INFORMATION GIVEN |
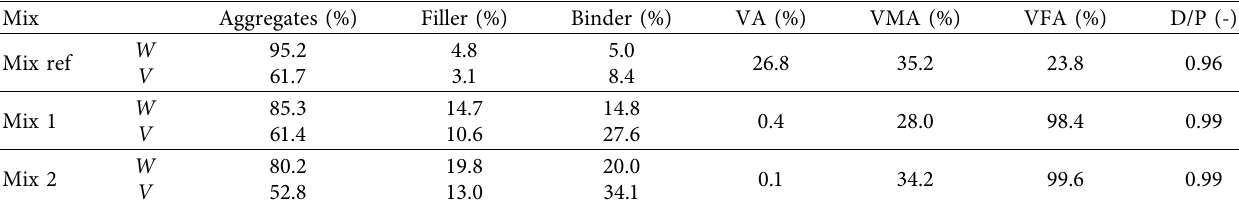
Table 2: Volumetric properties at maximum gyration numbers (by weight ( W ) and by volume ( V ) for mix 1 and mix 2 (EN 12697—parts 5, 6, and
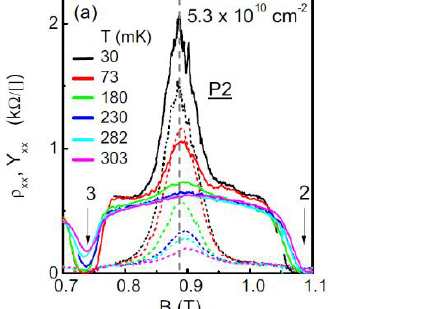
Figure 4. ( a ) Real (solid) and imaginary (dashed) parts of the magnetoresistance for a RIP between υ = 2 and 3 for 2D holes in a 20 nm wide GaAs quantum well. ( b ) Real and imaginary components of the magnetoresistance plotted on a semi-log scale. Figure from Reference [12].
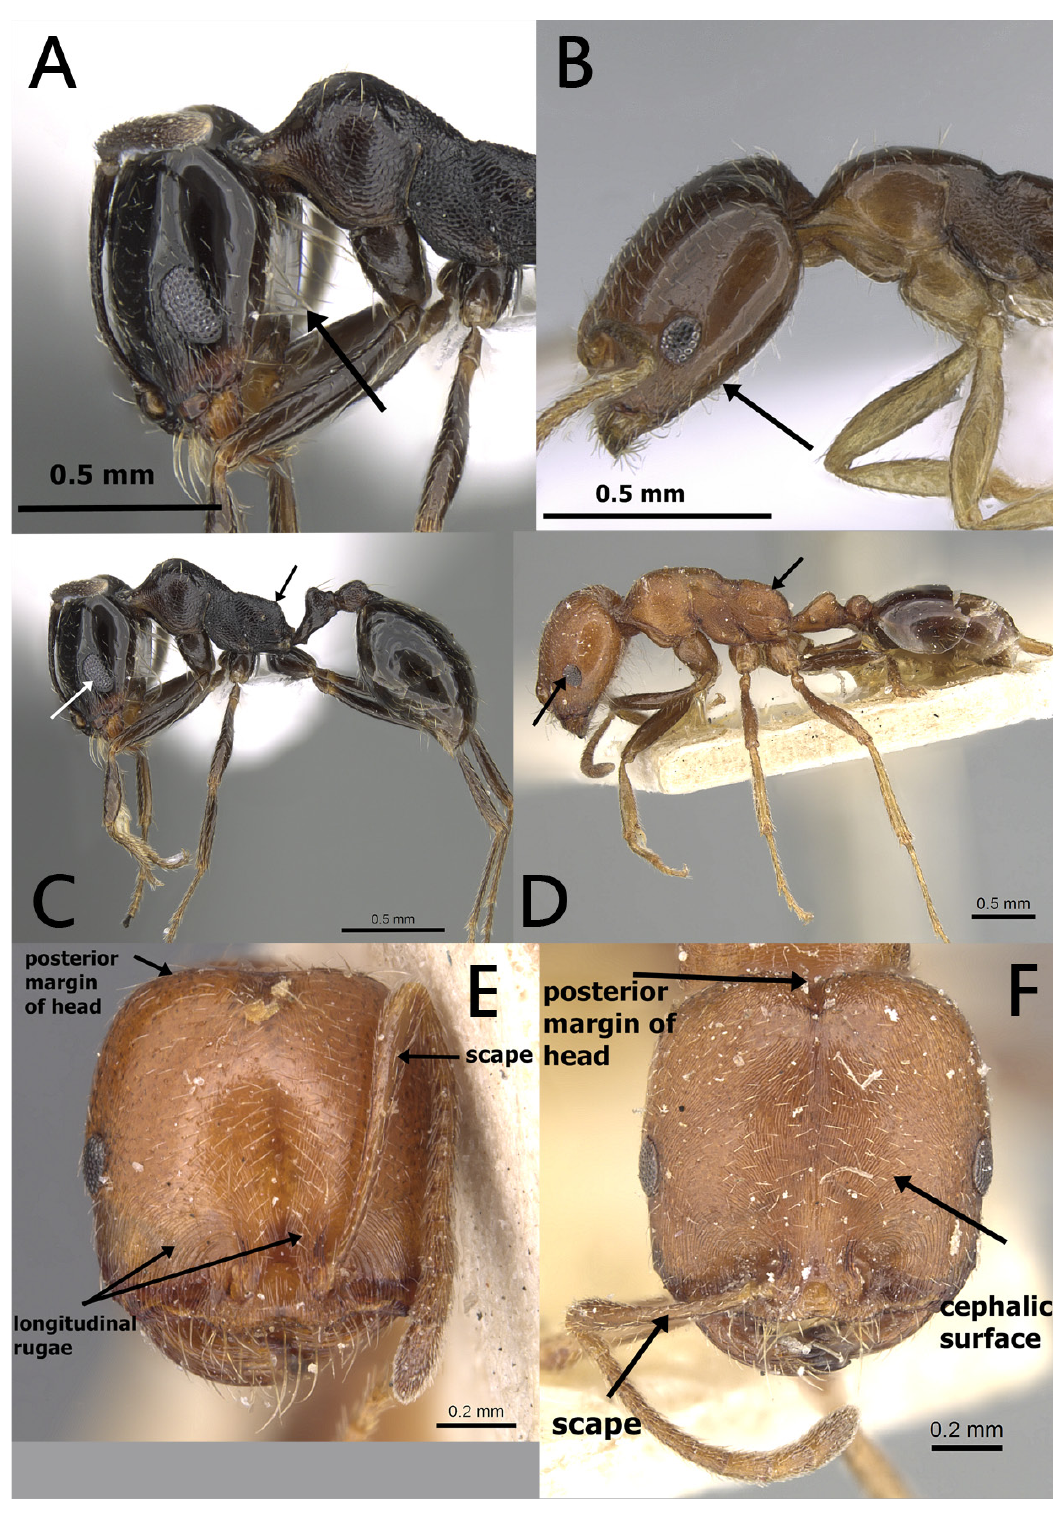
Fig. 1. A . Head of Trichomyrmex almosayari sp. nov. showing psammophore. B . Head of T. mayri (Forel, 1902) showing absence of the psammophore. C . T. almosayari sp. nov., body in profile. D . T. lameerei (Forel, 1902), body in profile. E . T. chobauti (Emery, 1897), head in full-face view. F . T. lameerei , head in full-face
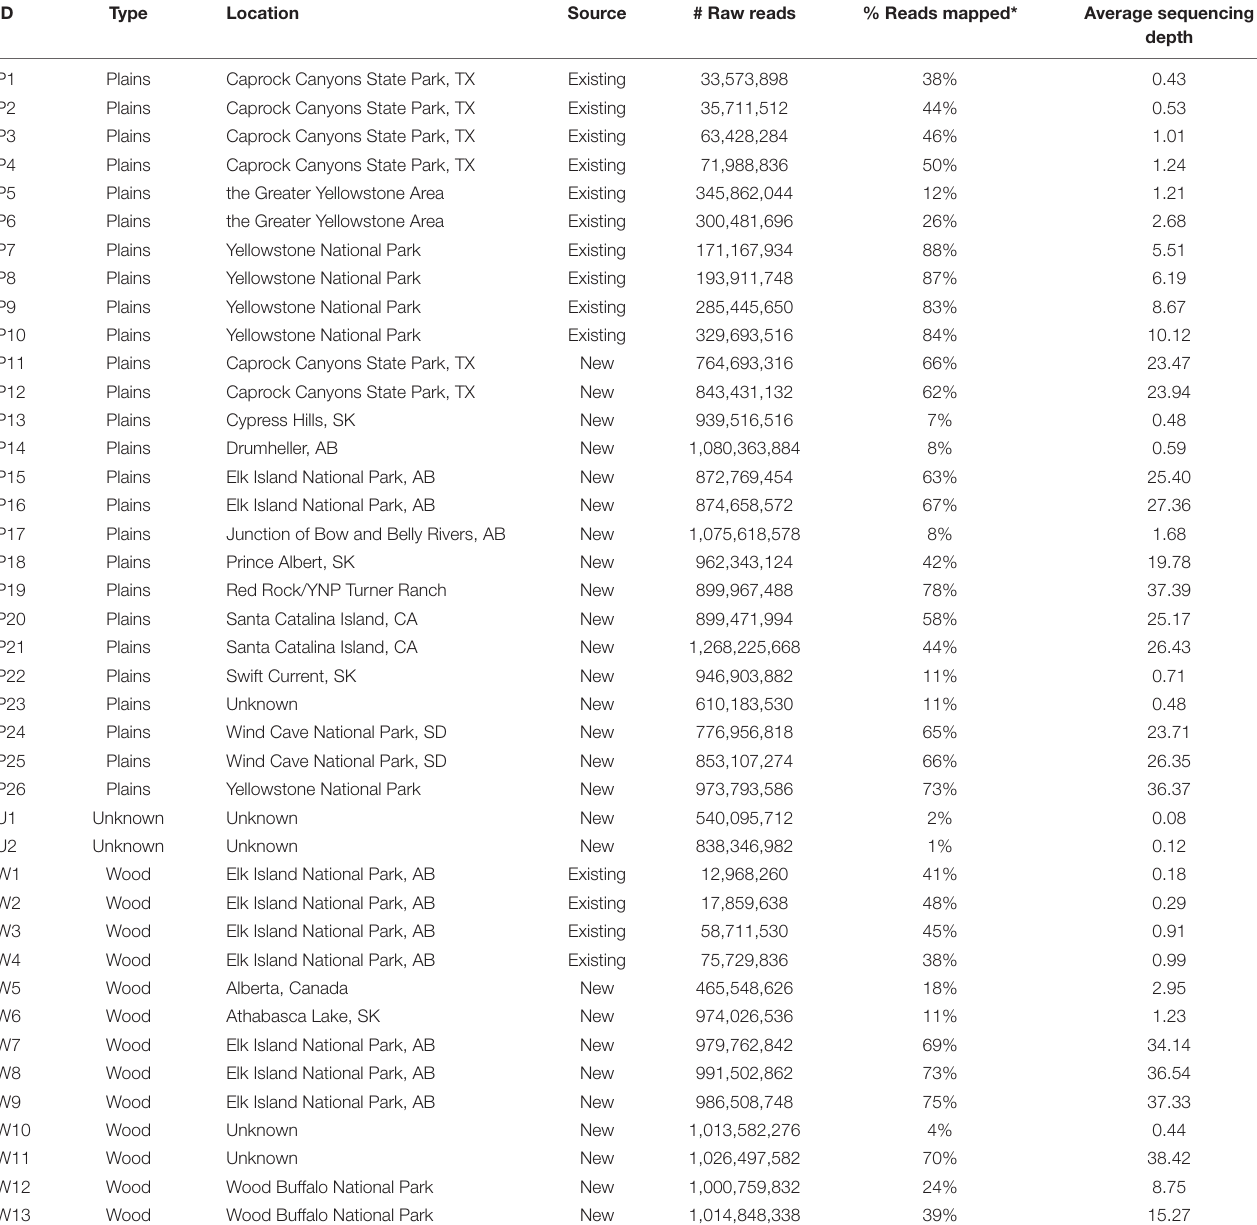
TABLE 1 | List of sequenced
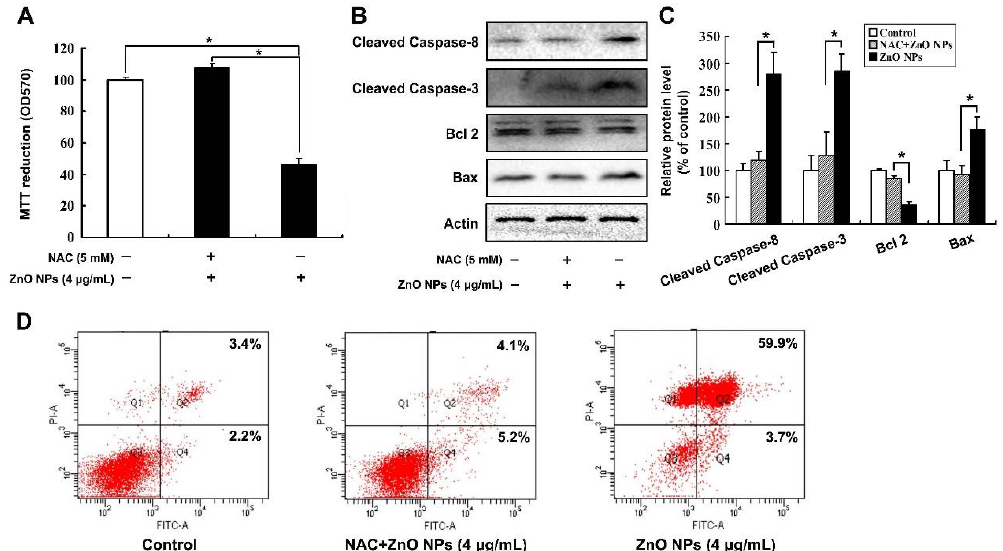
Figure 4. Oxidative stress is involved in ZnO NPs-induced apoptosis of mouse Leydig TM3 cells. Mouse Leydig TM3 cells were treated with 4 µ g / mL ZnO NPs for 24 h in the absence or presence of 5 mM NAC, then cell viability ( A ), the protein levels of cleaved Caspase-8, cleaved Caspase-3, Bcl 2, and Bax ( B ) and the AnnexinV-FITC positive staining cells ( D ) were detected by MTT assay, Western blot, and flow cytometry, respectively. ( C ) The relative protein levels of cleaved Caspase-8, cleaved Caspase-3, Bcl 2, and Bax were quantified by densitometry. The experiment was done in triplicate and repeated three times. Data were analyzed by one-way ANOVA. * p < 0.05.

EXERCISE REQUIREMENTS |
Above are some records. Copy each of their lines that holds the string "parts".

OUTPUT BELOW |
Table 2: Volumetric properties at maximum gyration numbers (by weight ( W ) and by volume ( V ) for mix 1 and mix 2 (EN 12697—parts 5, 6, and
Figure 4. ( a ) Real (solid) and imaginary (dashed) parts of the magnetoresistance for a RIP between υ = 2 and 3 for 2D holes in a 20 nm wide GaAs quantum well. ( b ) Real and imaginary components of the magnetoresistance plotted on a semi-log scale. Figure from Reference [12].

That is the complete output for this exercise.